Point being, if cards do indeed revert to printed form when they change zones (and, presumably, they are treated as a new object for the purpose of delayed triggers etc), the endless Lobber Crew + Iseara loop works. At this point, just have to wait for the rules confirmation.

The return-to-bottom-of-library trigger definitely only happens if the unit in play. The printed rules sheet in March of the Damned says so, IIRC.

So looping Lobber Crew with Iseara is fine, it's just a matter of whether the cost is 3 for the second time you do it in a turn, or 2.

ddm5182 said:

...that was my point. Next time try reading my post (or, you know, the card text...) before insisting you know it already.

If you read the reminder text on necromancy, it says "you may play this card from your discard pile. If you do, put it on the bottom of your deck at the end of turn." If it turns out we are wrong on this and cards retain traits when they change zones, you end up with some really weird interactions. For example, if I necromancy a Wight Lord into play and then Pilgrimage it back to my hand, then play a new Wight Lord... do I have to put a card in my hand on the bottom of the deck? How is my opponent able to verify that the Wight Lord I played was or wasn't the same Wight Lord that was put into play by Necromancy and is therefore going to go away when the delayed trigger resolves at the end of turn?

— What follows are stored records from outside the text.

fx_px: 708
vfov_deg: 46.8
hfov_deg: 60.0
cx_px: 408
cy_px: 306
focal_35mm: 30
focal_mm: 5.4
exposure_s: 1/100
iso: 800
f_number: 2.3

Point being, if cards do indeed revert to printed form when they change zones (and, presumably, they are treated as a new object for the purpose of delayed triggers etc), the endless Lobber Crew + Iseara loop works. At this point, just have to wait for the rules confirmation.

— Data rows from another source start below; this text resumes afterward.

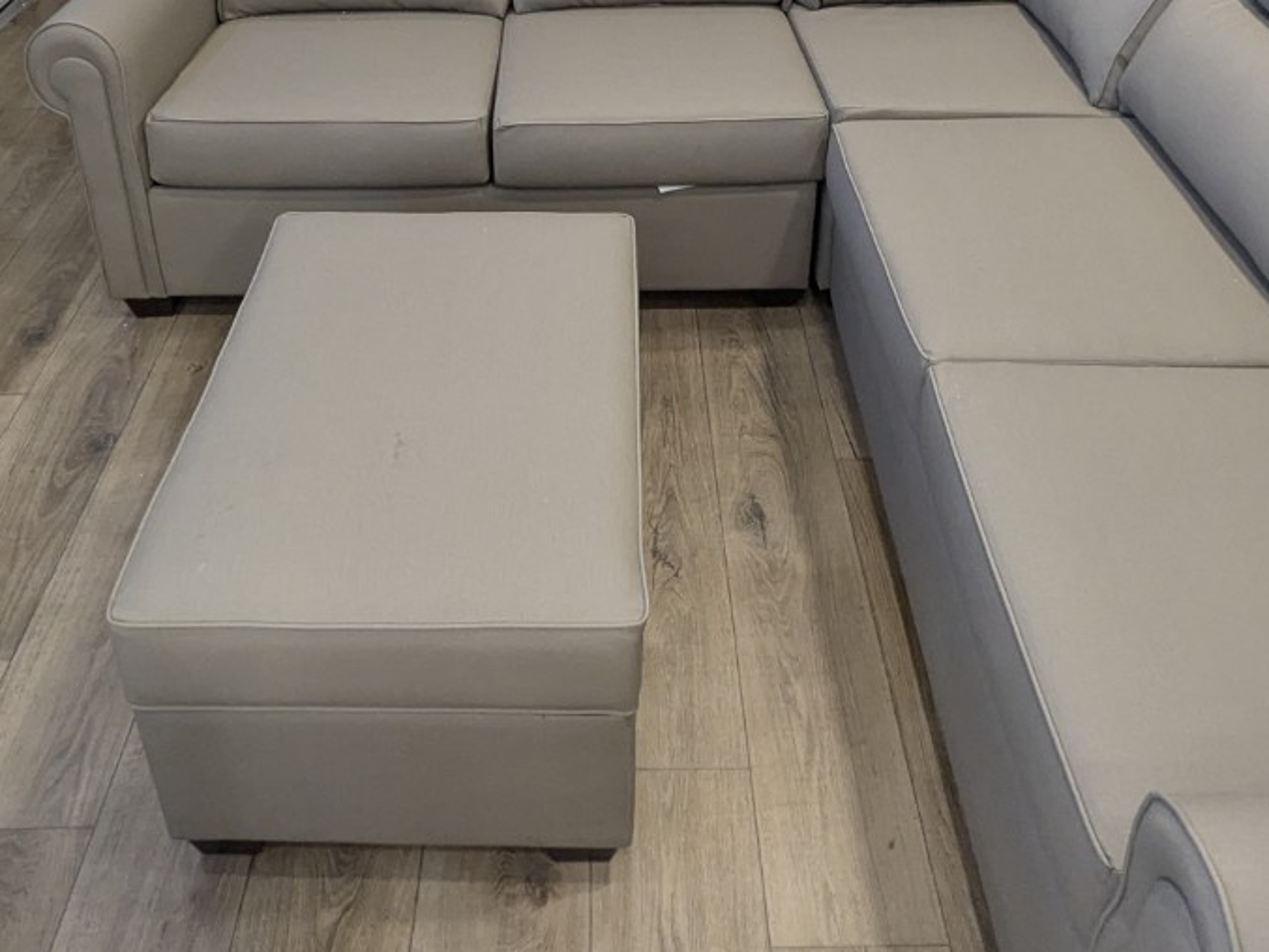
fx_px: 1210
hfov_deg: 55.3
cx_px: 610
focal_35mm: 33
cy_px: 124
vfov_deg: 40.2
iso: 309
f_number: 2.2
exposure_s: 1/60
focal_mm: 2.35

Didn't care enough about the concern over this combo to bother reading into it too much - unlike some here, I have other interests and other demands on my time. ;) However, it's an interesting topic but hopefully they just errata this kind of stupid thing.

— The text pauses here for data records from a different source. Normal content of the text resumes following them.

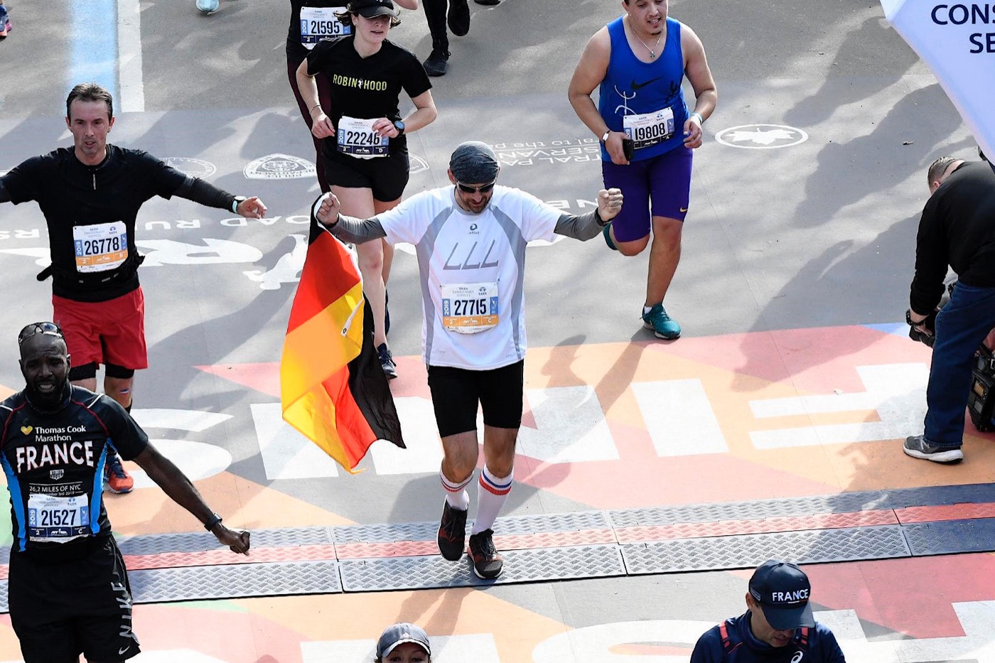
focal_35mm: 130
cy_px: 332
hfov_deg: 15.8
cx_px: 498
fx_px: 3592
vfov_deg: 10.5
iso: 1600
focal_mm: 130
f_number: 8
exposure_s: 1/640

I wasn't terribly fond of this keyword when I first heard of it and I'm even less fond now - it's probably going to lead to way too many stupid and annoying abuses and rules issues. Perhaps this is the start of the end in some ways. This is how it usually goes with these kinds of games, after all. Sigh.

On a sidenote, looks like you're slipping back into your old snarky attitudes here in the forums again, DDM...c'mon man, you were making such great progress, too. :(

Also, I suspect that the easy fix will be that the unit has to go to the bottom of the deck, regardless of what happens with it. That may be the only way (although ungainly at best) to address this kind of issue.

oblivious..........

Wytefang said:

Also, I suspect that the easy fix will be that the unit has to go to the bottom of the deck, regardless of what happens with it. That may be the only way (although ungainly at best) to address this kind of issue.

Honestly, I don't see an issue here. Yes, Isaeura's power is strong, but I would not consider it broken. Order has some recursion ability with Order in Chaos which is basically uncounterable, while in this case a single Zealot Hunter (or other creature removal) solves the problem. and the ability is appears on a 6 cost unitcard, which is a hero.

The other (not too many) necromancy cards don't seem op either. Wight Knight is strong, but it's cost 5, while other non-recursible creaturekillers tend to cost 2-3 (Zealot Hunter, Battle Pilgrims, Slayers of Karak Kadrin) and the dreaded Deathmaster cost 4.

Iseara and the other Necromancy stuff seem to be working as intended and are definitely not overpowered. Wytefang, I am not sure why you would even think that the Necromancy ability needs errata.

darke over at BGG noticed this in the FAQ (page 8):

Out of Play
Out of play is the deck, hand, and
discard pile zones.
If a card would go to an out of play
zone, it goes to its owner’s out of play
zone. A card that moves from an in
play zone to an out of play zone is
treated as though it were a new card.
Any effects connected to the card will
no longer affect it. The only exception
to this rule is any abilities that trigger
when a card moves from an in play
zone to an out of play zone.

So Iseara's granted Necromancy ability definitely won't stay with the unit if it goes to the discard. No need to ask James on this one.